Outside of taxes, meanwhile, Morrison sees opportunities to improve planning systems – an area in which significant headway has been made in Queensland and Western Australia in recent years but not in New South Wales, where planned changes which the industry had long fought for were scaled back in 2013 amid difficulties on the part of that state’s government in terms of getting the relevant legislation through Parliament.

Morrison said more needs to be done not just in New South Wales but in ensuring that across the country, Australia has the most efficient processes possible so the industry can bring sufficient levels of housing supply to the market at the time that the market needs it.

“And unless we can do that, housing affordability will continue to be an ever impressing problem in Australia,” he said.

Morrison’s comments come amid a general period of optimism about the sector’s prospects in 2015. A survey of more than 1,900 industry leaders by the Property Council and ANZ last month showed that overall confidence in the sector was extremely high and that survey participants were particularly optimistic about prospects regarding forward work schedules and staffing as well as construction activity across a number of sectors.

Morrison said the importance of the sector to the overall economy cannot be understated.

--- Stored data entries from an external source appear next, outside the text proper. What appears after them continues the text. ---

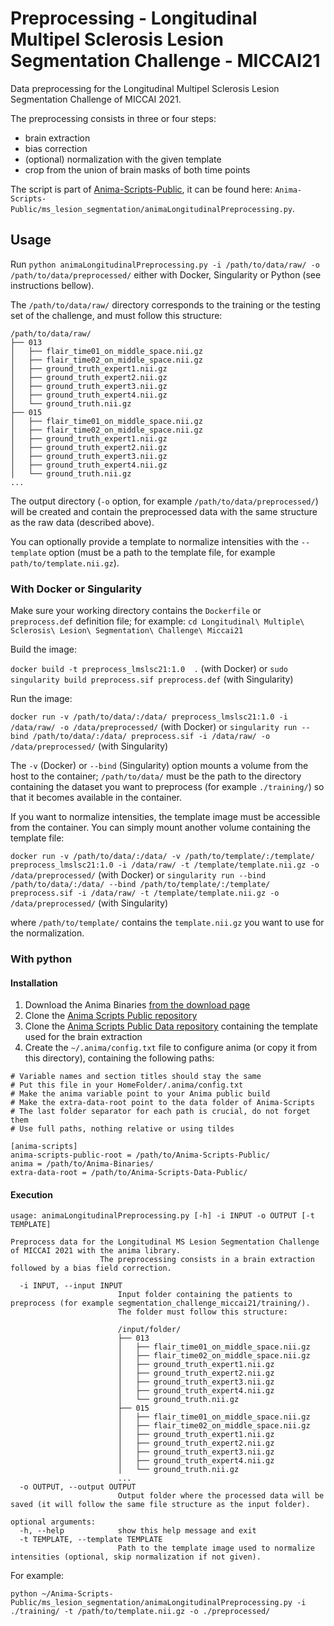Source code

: # Preprocessing - Longitudinal Multipel Sclerosis Lesion Segmentation Challenge - MICCAI21

Data preprocessing for the Longitudinal Multipel Sclerosis Lesion Segmentation Challenge of MICCAI 2021.

The preprocessing consists in three or four steps:
 - brain extraction
 - bias correction
 - (optional) normalization with the given template
 - crop from the union of brain masks of both time points

The script is part of [Anima-Scripts-Public](https://github.com/Inria-Visages/Anima-Scripts-Public), it can be found here: `Anima-Scripts-Public/ms_lesion_segmentation/animaLongitudinalPreprocessing.py`.

## Usage

Run `python animaLongitudinalPreprocessing.py -i /path/to/data/raw/ -o /path/to/data/preprocessed/` either with Docker, Singularity or Python (see instructions bellow).

The `/path/to/data/raw/` directory corresponds to the training or the testing set of the challenge, and must follow this structure:

```
/path/to/data/raw/
├── 013
│   ├── flair_time01_on_middle_space.nii.gz
│   ├── flair_time02_on_middle_space.nii.gz
│   ├── ground_truth_expert1.nii.gz
│   ├── ground_truth_expert2.nii.gz
│   ├── ground_truth_expert3.nii.gz
│   ├── ground_truth_expert4.nii.gz
│   └── ground_truth.nii.gz
├── 015
│   ├── flair_time01_on_middle_space.nii.gz
│   ├── flair_time02_on_middle_space.nii.gz
│   ├── ground_truth_expert1.nii.gz
│   ├── ground_truth_expert2.nii.gz
│   ├── ground_truth_expert3.nii.gz
│   ├── ground_truth_expert4.nii.gz
│   └── ground_truth.nii.gz
...
```

The output directory (`-o` option, for example `/path/to/data/preprocessed/`) will be created and contain the preprocessed data with the same structure as the raw data (described above).

You can optionally provide a template to normalize intensities with the `--template` option (must be a path to the template file, for example `path/to/template.nii.gz`).

### With Docker or Singularity

Make sure your working directory contains the `Dockerfile` or `preprocess.def` definition file; for example: `cd Longitudinal\ Multiple\ Sclerosis\ Lesion\ Segmentation\ Challenge\ Miccai21`

Build the image:

`docker build -t preprocess_lmslsc21:1.0  .` (with Docker)
 or
`sudo singularity build preprocess.sif preprocess.def` (with Singularity)

Run the image:

`docker run -v /path/to/data/:/data/ preprocess_lmslsc21:1.0 -i /data/raw/ -o /data/preprocessed/` (with Docker)
 or
`singularity run --bind /path/to/data/:/data/ preprocess.sif -i /data/raw/ -o /data/preprocessed/` (with Singularity)

The `-v` (Docker) or `--bind` (Singularity) option mounts a volume from the host to the container; `/path/to/data/` must be the path to the directory containing the dataset you want to preprocess (for example `./training/`) so that it becomes available in the container.

If you want to normalize intensities, the template image must be accessible from the container. You can simply mount another volume containing the template file:

`docker run -v /path/to/data/:/data/ -v /path/to/template/:/template/ preprocess_lmslsc21:1.0 -i /data/raw/ -t /template/template.nii.gz -o /data/preprocessed/` (with Docker)
 or
`singularity run --bind /path/to/data/:/data/ --bind /path/to/template/:/template/ preprocess.sif -i /data/raw/ -t /template/template.nii.gz -o /data/preprocessed/` (with Singularity)

where `/path/to/template/` contains the `template.nii.gz` you want to use for the normalization.

### With python

#### Installation

 1. Download the Anima Binaries [from the download page](https://anima.irisa.fr/downloads/)
 2. Clone the [Anima Scripts Public repository](https://github.com/Inria-Visages/Anima-Scripts-Public)
 3. Clone the [Anima Scripts Public Data repository](https://github.com/Inria-Visages/Anima-Scripts-Data-Public/) containing the template used for the brain extraction
 4. Create the `~/.anima/config.txt` file to configure anima (or copy it from this directory), containing the following paths:
 

```
# Variable names and section titles should stay the same
# Put this file in your HomeFolder/.anima/config.txt
# Make the anima variable point to your Anima public build
# Make the extra-data-root point to the data folder of Anima-Scripts
# The last folder separator for each path is crucial, do not forget them
# Use full paths, nothing relative or using tildes 

[anima-scripts]
anima-scripts-public-root = /path/to/Anima-Scripts-Public/
anima = /path/to/Anima-Binaries/
extra-data-root = /path/to/Anima-Scripts-Data-Public/
```

#### Execution

```
usage: animaLongitudinalPreprocessing.py [-h] -i INPUT -o OUTPUT [-t TEMPLATE]

Preprocess data for the Longitudinal MS Lesion Segmentation Challenge of MICCAI 2021 with the anima library. 
                    The preprocessing consists in a brain extraction followed by a bias field correction.
  
  -i INPUT, --input INPUT
                        Input folder containing the patients to preprocess (for example segmentation_challenge_miccai21/training/).
                        The folder must follow this structure:
                        
                        /input/folder/
                        ├── 013
                        │   ├── flair_time01_on_middle_space.nii.gz
                        │   ├── flair_time02_on_middle_space.nii.gz
                        │   ├── ground_truth_expert1.nii.gz
                        │   ├── ground_truth_expert2.nii.gz
                        │   ├── ground_truth_expert3.nii.gz
                        │   ├── ground_truth_expert4.nii.gz
                        │   └── ground_truth.nii.gz
                        ├── 015
                        │   ├── flair_time01_on_middle_space.nii.gz
                        │   ├── flair_time02_on_middle_space.nii.gz
                        │   ├── ground_truth_expert1.nii.gz
                        │   ├── ground_truth_expert2.nii.gz
                        │   ├── ground_truth_expert3.nii.gz
                        │   ├── ground_truth_expert4.nii.gz
                        │   └── ground_truth.nii.gz
                        ...
  -o OUTPUT, --output OUTPUT
                        Output folder where the processed data will be saved (it will follow the same file structure as the input folder).

optional arguments:
  -h, --help            show this help message and exit
  -t TEMPLATE, --template TEMPLATE
                        Path to the template image used to normalize intensities (optional, skip normalization if not given).

```

For example:

`python ~/Anima-Scripts-Public/ms_lesion_segmentation/animaLongitudinalPreprocessing.py -i ./training/ -t /path/to/template.nii.gz -o ./preprocessed/`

“The Australian economy is in search of jobs and economic growth,” he said. “This is a sector which is growing and is a big slice of the economy already – 11.5 per cent of GDP employing 1.3 million Australians. It’s a big sector and it’s growing.

“When you look at the mining sector, the manufacturing sector, the retail sector – these are all declining or soft sectors. Property is the best game in town and the great hope for governments looking for industry to drive jobs and the economy.

“We are very politically and very economically important right now.”